_TO-DO ITEM 1_. Return the part of the earphone forum thread between "which philips she" and "buzzing is less.", inclusive, word for word.
_TO-DO ITEM 2_.
Answer these questions from the earphone forum thread, one answer per line:
(a) How much did maverick121 originally pay for the Sound Magic ES-18?
(b) What is the full model name of the Panasonic earphone that Knight2A4 owns?
(c) Which HTC phone does Knight2A4 say they own?

# Should i buy Sound Magic ES-18 Again?



## maverick121 (Dec 20, 2013)

I had a Sound Magic es-18,well it was stolen ,yep STOLEN 

The earphone was pretty good,nice bass.It is available for around 700INR Today.But i had bought it for 630INR Earlier.
Im using this earphone for HTC Desire SV.The only issue is that i hear a small humming which is common in HTC Desire(when no music is playing,when the earphone is powered on) i have the issue with my Philips SHE Earphone but the buzz is much lesser.

I dont think switching earphone will change the problem.Is there a better alternative to ES-18 for IS CREATIVE EP 600 better?


----------



## Knight2A4 (Dec 20, 2013)

which philips she earphone did you use .........


----------



## maverick121 (Dec 20, 2013)

I dont remember the philips model number.Im using Panasonics RPHJE Now,This earphone does NOT have good bass or effects.In this earphone buzzing is less.


----------



## Knight2A4 (Dec 22, 2013)

Sorry for the late reply ......... I also own HTC explorer & Panasonic RP-HJE120E-K If that is what you meant by  RPHJE But i did not hear any humming issue No changing earphone will not resolve the problem if the problem is from the source (Phone). Try using it with other source Phone mp3 player computer & observe what happens. Report it back for further discussion.


----------



## bournurplusher (Jan 6, 2014)

where did u get soundmagic earphone?





maverick121 said:


> I had a Sound Magic es-18,well it was stolen ,yep STOLEN
> 
> The earphone was pretty good,nice bass.It is available for around 700INR Today.But i had bought it for 630INR Earlier.
> Im using this earphone for HTC Desire SV.The only issue is that i hear a small humming which is common in HTC Desire(when no music is playing,when the earphone is powered on) i have the issue with my Philips SHE Earphone but the buzz is much lesser.
> ...


----------

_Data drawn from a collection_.
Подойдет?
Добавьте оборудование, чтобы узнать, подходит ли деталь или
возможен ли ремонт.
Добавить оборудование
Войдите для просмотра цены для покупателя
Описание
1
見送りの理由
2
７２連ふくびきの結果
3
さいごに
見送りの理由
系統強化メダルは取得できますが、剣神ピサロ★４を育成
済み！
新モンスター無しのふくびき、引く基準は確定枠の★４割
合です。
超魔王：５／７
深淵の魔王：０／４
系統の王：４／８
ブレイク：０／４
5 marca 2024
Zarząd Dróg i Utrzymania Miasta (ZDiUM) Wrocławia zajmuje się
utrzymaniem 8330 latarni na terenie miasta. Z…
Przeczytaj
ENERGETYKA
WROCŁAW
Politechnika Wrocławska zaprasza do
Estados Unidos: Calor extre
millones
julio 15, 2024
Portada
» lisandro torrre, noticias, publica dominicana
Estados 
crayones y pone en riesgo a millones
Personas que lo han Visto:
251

==

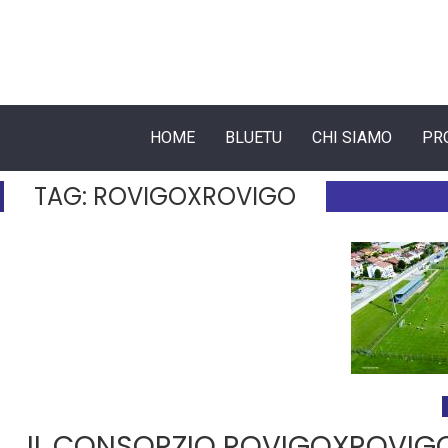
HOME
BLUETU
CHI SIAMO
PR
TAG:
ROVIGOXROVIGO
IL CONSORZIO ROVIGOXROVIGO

_EXERCISE SOLUTION 1_.
which philips she earphone did you use .........


----------



## maverick121 (Dec 20, 2013)

I dont remember the philips model number.Im using Panasonics RPHJE Now,This earphone does NOT have good bass or effects.In this earphone buzzing is less.

_EXERCISE SOLUTION 2_.
(a) 630 INR
(b) Panasonic RP-HJE120E-K
(c) HTC Explorer